For this reason, Congressman Amodei and I introduced a bill aimed strictly at fire prevention.  This measure is specifically designed – after extensive input from fire districts throughout the Tahoe region – to reduce excess fuel before it burns. 

It provides for expediting collaborative fuel reduction projects consistent with the Lake Tahoe Land and Resource Management Plan and it calls for funds generated by timber sales and other fee-based revenues to stay in the Tahoe Basin to provide for further fuels management and other improvements.  

This was falsely portrayed by left-wing activists in the region as a substitute for the Senate bill.  As Congressman Amodei and I repeatedly made clear, it was designed to supplement that bill and to fill a very glaring deficiency that ignored the single greatest environmental hazard to the lake.

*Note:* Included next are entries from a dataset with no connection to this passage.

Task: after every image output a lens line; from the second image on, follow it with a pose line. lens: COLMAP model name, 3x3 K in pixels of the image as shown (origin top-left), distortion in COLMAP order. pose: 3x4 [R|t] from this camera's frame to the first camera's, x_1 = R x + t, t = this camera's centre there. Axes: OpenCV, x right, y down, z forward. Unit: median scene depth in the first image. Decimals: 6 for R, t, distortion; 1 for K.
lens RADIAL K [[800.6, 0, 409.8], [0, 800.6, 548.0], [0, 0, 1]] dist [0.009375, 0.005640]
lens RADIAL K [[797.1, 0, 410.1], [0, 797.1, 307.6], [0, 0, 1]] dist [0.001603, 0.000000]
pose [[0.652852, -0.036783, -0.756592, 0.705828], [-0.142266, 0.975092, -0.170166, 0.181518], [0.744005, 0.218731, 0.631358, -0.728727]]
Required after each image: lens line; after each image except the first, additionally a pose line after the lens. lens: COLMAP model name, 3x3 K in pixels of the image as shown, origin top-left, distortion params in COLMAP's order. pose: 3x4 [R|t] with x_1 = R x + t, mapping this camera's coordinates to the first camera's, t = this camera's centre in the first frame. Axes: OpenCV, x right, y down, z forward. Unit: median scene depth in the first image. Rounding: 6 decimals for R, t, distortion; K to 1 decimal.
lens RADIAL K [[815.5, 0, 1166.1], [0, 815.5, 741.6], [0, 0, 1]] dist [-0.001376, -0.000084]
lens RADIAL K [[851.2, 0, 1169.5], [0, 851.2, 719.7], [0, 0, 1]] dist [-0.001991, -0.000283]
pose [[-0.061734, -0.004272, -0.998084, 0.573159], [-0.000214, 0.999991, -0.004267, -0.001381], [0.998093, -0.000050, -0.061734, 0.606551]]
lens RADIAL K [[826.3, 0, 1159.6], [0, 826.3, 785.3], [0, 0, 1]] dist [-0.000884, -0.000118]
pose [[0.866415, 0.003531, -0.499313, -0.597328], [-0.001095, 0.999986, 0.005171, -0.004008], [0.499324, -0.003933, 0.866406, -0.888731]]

I am very pleased to note that the critical provisions of both bills – for lake clarity and fire prevention – are now in the conference report, thanks to the bipartisan negotiations between House and Senate negotiators, most notably by Senator Feinstein and House Majority Leader McCarthy.

Unfortunately, in the last 48 hours, Senator Boxer has threatened to blindside this effort and destroy the fruit of these years of labor and endless hours of negotiation.  She has threatened to assemble enough votes – not to put forward a positive and credible plan of her own to address these critical needs – but rather to ruin the painstaking negotiations of many others just as they are coming to fruition.

In the last four years, the King Fire, the Butte Fire, the Rough Fire and the Rim Fire have destroyed more than a thousand square miles of forests in the Sierra.  If we don’t restore forest management in the Tahoe Basin NOW, the next fire could reduce its magnificent forests to cinders, and clog the lake with ash and debris for decades to come. 

We can only pray that wiser heads prevail in the Senate and that this conference report is speedily adopted by both houses and signed by the President.